06/10/2026 | Press release | Archived content
Article by Diane Stopyra Photo illustration by Jeffrey C. Chase | Photos courtesy of Eric Layland June 10, 2026
All trauma, all the time.
For decades, research into queer life focused solely on discrimination, stress and stigma. Mainstream film and television (when they featured queer characters at all) explored the same. The entire LGBTQ experience flattened into a single hardship narrative. Queer identity became synonymous with struggle.
So what happens when that's the only story people see?
This is the question driving University of Delaware researcher Eric Layland, among the first academics in the country to tackle the flipside: queer joy. Not a slogan or some corporate mood board during Pride Month, but a lived emotional experience.
His Queer Joy Project, which is currently analyzing responses to a multi-year survey of nearly 600 LGBTQ participants, poses deceptively simple questions: What does queer joy look like? Who gets access to it? And why does it matter now?
Below, Layland talks about Netflix, radical happiness and the thorny politics of feeling good.

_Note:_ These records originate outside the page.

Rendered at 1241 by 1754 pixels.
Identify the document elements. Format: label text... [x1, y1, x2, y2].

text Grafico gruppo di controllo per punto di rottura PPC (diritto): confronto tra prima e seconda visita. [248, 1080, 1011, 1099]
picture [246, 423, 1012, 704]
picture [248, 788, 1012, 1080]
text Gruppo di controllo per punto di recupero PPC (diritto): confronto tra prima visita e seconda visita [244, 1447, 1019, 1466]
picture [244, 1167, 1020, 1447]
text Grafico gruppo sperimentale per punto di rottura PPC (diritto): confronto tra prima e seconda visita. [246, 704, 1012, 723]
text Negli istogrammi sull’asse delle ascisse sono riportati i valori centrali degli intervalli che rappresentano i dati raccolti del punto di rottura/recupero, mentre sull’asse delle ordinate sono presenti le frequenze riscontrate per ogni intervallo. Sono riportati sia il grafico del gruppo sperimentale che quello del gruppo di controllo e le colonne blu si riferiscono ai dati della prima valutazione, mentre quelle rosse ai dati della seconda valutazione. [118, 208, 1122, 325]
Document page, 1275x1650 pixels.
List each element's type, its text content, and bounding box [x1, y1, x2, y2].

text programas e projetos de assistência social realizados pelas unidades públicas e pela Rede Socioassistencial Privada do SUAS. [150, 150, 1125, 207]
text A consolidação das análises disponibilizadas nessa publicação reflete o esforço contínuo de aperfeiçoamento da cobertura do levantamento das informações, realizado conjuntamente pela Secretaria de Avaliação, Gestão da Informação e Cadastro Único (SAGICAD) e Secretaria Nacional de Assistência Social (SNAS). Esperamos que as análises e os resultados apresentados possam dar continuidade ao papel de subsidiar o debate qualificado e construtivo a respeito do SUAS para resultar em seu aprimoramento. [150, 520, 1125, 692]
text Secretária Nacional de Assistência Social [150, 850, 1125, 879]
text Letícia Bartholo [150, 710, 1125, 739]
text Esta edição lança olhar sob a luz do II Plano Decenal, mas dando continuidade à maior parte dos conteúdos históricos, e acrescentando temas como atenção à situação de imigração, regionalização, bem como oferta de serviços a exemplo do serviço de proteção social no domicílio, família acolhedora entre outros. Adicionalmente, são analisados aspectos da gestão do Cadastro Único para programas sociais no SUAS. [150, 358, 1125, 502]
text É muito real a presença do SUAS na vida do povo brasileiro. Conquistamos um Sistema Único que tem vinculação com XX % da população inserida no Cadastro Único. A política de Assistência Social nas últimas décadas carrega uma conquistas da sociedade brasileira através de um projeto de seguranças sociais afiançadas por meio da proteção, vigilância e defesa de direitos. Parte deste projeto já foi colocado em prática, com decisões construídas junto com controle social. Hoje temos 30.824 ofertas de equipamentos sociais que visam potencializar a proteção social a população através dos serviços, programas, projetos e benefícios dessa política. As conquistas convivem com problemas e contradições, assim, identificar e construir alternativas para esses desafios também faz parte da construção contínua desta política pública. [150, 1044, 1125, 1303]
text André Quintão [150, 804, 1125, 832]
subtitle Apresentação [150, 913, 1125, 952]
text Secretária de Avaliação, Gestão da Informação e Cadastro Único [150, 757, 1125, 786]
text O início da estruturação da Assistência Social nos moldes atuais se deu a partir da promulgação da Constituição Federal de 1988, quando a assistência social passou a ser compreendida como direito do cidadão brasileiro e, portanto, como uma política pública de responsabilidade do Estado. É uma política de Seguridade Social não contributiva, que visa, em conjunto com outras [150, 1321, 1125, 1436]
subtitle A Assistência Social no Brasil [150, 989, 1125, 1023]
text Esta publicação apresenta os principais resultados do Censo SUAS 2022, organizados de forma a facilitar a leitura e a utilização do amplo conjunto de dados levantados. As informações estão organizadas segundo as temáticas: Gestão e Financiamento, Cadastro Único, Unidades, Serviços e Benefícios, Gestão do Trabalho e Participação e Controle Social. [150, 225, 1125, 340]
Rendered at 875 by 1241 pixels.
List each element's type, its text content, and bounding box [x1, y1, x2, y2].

Q: How did you get into this work?
Layland: My collaborator, Ilana Seager van Dyk of Massey University in New Zealand, and I were both doing postdoctoral work at Yale focused on health disparities, stigma, stress and clinical interventions. It was important work - but honestly, we felt worn down by constantly studying harm in communities we're also part of ourselves.
We knew from our own lives, friendships and communities that queer existence isn't only defined by suffering. There's joy. There's resilience. There's connection. And we weren't seeing that reflected in psychology and developmental research.